| 待办任务 |
(a) 在折线图绘制代码中,plt.legend 的参数 loc=0 起什么作用?
(b) 请从折线图绘制代码的最后一行之后接着往下写。

| 阅读摘录 |
折线图
plt.figure(figsize=(40, 40)) # 确定图像画布的大小
plt.subplot(211) # 将画布分为两行一列
plt.xlabel('Number of sample', fontsize=40) # x轴的label
plt.ylabel('Characteristics of the amplitude', fontsize=40) # y轴的label 备注(plot所有的原件都可以加fontsize属性)
plt.title('{} characteristics (ml_id=2 waveType=2)'.format(c_type), fontsize=50) # 图的title
plt.plot(two_type_list[:two_negative_end_index], linestyle = "-", color = 'r', # 绘制折线图,其中若x参数省略,则横坐标以y列表的索引代替
label = 'Negative | average: {} variance: {} median: {}'.format(('%.2f' % np.mean(two_type_list[ : two_negative_end_index])), # label参数表示这条线的label,可以当作图例显示出来
('%.2f' % np.var(two_type_list[ : two_negative_end_index])),
('%.2f' % np.median(two_type_list[ : two_negative_end_index]))),
linewidth=3.0) # 线宽
plt.plot(two_type_list[two_negative_end_index+1:], linestyle = "-", color = 'g', # 备注(一张图可以累积加多个plot)
label = 'Positive | average: {} variance: {} median: {}'.format(('%.2f' % np.mean(two_type_list[two_negative_end_index+1 : ])),
('%.2f' % np.var(two_type_list[two_negative_end_index+1 : ])),
('%.2f' % np.median(two_type_list[two_negative_end_index+1 : ]))),
linewidth=3.0)
# plt.ylim(0, 5) # 设置y轴的取值范围,如设置(0,5)则y轴坐标为从0开始,到5结束
# 刻度值字体大小设置
plt.tick_params(labelsize=40) # 设置坐标轴上刻度的字体大小
plt.legend(loc=0, fontsize = 40) # 显示图例,loc=0表示图例会根据图片情况自动摆放
####################################################################################################################################
plt.subplot(212)

| 数据内容 |
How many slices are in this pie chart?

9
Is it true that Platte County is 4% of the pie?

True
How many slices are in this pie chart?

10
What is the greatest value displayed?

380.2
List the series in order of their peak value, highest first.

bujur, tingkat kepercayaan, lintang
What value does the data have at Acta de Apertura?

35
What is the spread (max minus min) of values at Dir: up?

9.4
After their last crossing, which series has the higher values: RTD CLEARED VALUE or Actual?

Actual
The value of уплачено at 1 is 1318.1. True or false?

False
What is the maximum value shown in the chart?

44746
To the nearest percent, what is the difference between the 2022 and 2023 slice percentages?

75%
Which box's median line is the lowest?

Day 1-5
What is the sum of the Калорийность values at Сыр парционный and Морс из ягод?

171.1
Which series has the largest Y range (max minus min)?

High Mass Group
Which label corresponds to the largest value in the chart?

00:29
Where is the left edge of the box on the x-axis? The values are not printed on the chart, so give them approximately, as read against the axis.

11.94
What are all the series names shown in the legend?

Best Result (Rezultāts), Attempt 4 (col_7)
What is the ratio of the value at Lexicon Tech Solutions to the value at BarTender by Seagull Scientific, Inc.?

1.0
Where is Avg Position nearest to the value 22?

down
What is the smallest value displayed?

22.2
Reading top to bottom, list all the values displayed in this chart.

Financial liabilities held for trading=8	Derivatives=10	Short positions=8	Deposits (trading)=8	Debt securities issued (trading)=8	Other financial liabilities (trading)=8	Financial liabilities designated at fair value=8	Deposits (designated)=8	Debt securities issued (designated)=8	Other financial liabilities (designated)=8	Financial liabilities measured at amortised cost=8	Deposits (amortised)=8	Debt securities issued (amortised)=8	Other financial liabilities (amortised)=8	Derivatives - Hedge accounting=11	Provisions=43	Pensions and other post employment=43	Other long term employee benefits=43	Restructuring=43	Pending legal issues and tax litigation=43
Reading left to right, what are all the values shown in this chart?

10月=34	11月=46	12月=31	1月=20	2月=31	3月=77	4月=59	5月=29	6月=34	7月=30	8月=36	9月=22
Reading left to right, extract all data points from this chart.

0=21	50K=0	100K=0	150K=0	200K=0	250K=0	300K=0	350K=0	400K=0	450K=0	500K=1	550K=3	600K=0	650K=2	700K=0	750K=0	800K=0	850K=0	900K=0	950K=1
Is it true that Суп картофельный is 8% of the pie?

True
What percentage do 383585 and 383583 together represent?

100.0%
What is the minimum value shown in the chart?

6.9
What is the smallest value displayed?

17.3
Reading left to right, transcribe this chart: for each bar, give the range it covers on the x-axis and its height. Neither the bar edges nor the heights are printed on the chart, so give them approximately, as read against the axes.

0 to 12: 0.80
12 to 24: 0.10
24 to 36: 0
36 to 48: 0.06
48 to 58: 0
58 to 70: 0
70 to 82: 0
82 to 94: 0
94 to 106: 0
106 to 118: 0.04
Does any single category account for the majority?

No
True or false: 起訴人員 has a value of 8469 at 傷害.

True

| 任务结果 |
(a) 图例会根据图片情况自动摆放。

(b)
plt.xlabel('Number of sample', fontsize=40)
plt.ylabel('Characteristics of the amplitude', fontsize=40)
plt.title('{} characteristics (ml_id=6 waveType=2)'.format(c_type), fontsize=50)
plt.plot(six_type_list[:six_negative_end_index], linestyle = "-", color = 'r',
label = 'Negative | average: {} variance: {} median: {}'.format(('%.2f' % np.mean(six_type_list[ : six_negative_end_index])),
('%.2f' % np.var(six_type_list[ : six_negative_end_index])),
('%.2f' % np.median(six_type_list[ : six_negative_end_index]))),
linewidth=3.0)
plt.plot(six_type_list[six_negative_end_index+1:], linestyle = "-", color = 'g',
label = 'Positive | average: {} variance: {} median: {}'.format(('%.2f' % np.mean(six_type_list[six_negative_end_index+1 : ])),
('%.2f' % np.var(six_type_list[six_negative_end_index+1 : ])),
('%.2f' % np.median(six_type_list[six_negative_end_index+1 : ]))),
linewidth=3.0)
# 刻度值字体大小设置
plt.tick_params(labelsize=40)
plt.legend(loc=0, fontsize = 40)
plt.savefig('C:/Users/Mloong/Desktop/f_image/{} characteristics.png'.format(c_type), dpi=300)
plt.show()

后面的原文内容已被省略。